# Brief 1
According to the album review, what does Tyson's Nakoda First Nation name translate to?
# Brief 2
Edit the album review, giving everything from "Every other songwriter" down to "all these characters." with "bagpipes" replaced by "fiddles".
# Brief 3
List every song title mentioned in the album review.

Describing 78-year-old Ian Tyson as “legendary” isn’t mere hyperbole. If one face and voice is the embodiment of what “roots” is all about, it’s Tyson. His career kicked off in 1959 when he was half of the Toronto-based folk duo, Ian and Sylvia. In the late-’60s, the pair fronted the country band, The Great Speckled Bird, before Tyson hosted his own TV music show. For over 50 years, his compositions like “Four Strong Winds” were Canadian hits covered by folks like Bob Dylan with The Band, Neil Young, Johnny Cash, and Judy Collins.
In 2006, Tyson suffered irreversible scarring to his vocal cords, resulting in what he calls his “new voice.” While his old tones and low-range delivery are now gone, in 2008 he released Yellowhead to Yellowstone and Other Love Stories. This led to his being nominated for Best Solo Artist of the Year at the 2009 Canadian Folk Music Awards. Along the way, he wrote a best-selling memoir and still maintains two careers, as a touring musician and cattle rancher.
Now it’s 2012, and Raven Singer presents a Tyson apparently very comfortable with his “new voice,” as if that’s exactly the gravely, hoarse, world-wise instrument he should be using at age 78. The title is more than appropriate, as Tyson’s Nakoda First Nation name—“Ka-ree-a-hiatha”—translates to “Raven that Sings.” All the new songs seem to come from a figure who’d deserve such a title.
This “Raven Singer” sounds like he remembers the times and places where cowboys still rode and coyotes howled in the distance. After all, this is a singer who learned the guitar after recuperating from a rodeo fall. The new 12 songs were composed in a 100-year-old stone building a mile down the gravel road from his ranch house. Ian Tyson is walking, talking, singing Old West history.
If there’s a dominant theme in his new album, it’s infectious front-porch nostalgia sketched on a wide range of international canvases. Tyson’s stories are carried in catchy melodies and masculine acoustic guitar leads, as in the opener, “Charles Goodnight’s Grave.” We go south of the border in “Back To Baja,” and”Rio Colorado” is an upbeat wild ride in the “canyon of dreams.” Appropriately, Middle Eastern tunings and percussion are used for the Moroccan-set “Under African Skies.”
Every other songwriter has stories about bad girls and mean-hearted men, but Tyson knows some good people. For example, bagpipes provide the instrumental solo in “Blueberry Susan,” a story song remembering good musical friends and a good woman who knew how to play guitar and “who’ll stand beside you.” Likewise, the “Saddle Bronc Girl” is a warrior woman who rides in the rodeo. Her counterpart is another riding woman, but she mysteriously disappears in “Winterkill.” Despite any character flaws in these folks, clearly Tyson either likes or sympathizes with all these characters.
Raven Singer is yet another warm reminder that Americana isn’t the sole property of U.S. musicians. It’s also a reminder the roots of “roots music” are rural vistas populated by independent survivors with a lot of fondness for their experiences. With luck, that “new voice” has more such stories to share. I’d like to be one of his friends too.

# Dataset entries

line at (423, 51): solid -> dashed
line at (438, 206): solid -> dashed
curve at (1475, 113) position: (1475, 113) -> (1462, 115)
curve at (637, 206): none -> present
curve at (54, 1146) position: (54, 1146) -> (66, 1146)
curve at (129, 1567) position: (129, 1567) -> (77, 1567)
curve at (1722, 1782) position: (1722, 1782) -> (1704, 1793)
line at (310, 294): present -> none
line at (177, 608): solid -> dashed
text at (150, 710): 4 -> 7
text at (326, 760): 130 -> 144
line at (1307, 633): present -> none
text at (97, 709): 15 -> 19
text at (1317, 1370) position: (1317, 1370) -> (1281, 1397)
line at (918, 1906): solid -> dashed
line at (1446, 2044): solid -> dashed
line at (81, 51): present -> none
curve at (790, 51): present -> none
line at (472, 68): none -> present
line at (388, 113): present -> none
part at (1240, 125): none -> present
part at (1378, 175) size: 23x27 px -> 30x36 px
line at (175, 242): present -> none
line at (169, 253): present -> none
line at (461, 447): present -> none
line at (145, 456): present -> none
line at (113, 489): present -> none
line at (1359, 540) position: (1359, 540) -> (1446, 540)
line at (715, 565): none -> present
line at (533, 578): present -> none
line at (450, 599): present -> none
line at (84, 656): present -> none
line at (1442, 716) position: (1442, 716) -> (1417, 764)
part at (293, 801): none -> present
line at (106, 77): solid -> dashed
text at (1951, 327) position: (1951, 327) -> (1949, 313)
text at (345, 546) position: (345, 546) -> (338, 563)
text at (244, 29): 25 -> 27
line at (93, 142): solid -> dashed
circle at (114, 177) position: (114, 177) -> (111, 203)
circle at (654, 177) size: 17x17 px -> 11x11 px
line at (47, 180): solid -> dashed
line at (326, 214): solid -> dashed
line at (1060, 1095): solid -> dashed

# Written reply 1
It translates to "Raven that Sings."

# Written reply 2
Every other songwriter has stories about bad girls and mean-hearted men, but Tyson knows some good people. For example, fiddles provide the instrumental solo in “Blueberry Susan,” a story song remembering good musical friends and a good woman who knew how to play guitar and “who’ll stand beside you.” Likewise, the “Saddle Bronc Girl” is a warrior woman who rides in the rodeo. Her counterpart is another riding woman, but she mysteriously disappears in “Winterkill.” Despite any character flaws in these folks, clearly Tyson either likes or sympathizes with all these characters.

# Written reply 3
"Four Strong Winds"
"Charles Goodnight's Grave"
"Back To Baja"
"Rio Colorado"
"Under African Skies"
"Blueberry Susan"
"Saddle Bronc Girl"
"Winterkill"